= What to produce =
Each record, exactly as written, should be printed again.

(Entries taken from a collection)
* * *
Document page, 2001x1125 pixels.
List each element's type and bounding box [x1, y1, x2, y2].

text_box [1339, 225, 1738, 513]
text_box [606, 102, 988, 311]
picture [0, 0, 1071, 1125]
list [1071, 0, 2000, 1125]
* * *
= Exercise response =
Document page, 2001x1125 pixels.
List each element's type and bounding box [x1, y1, x2, y2].

text_box [1339, 225, 1738, 513]
text_box [606, 102, 988, 311]
picture [0, 0, 1071, 1125]
list [1071, 0, 2000, 1125]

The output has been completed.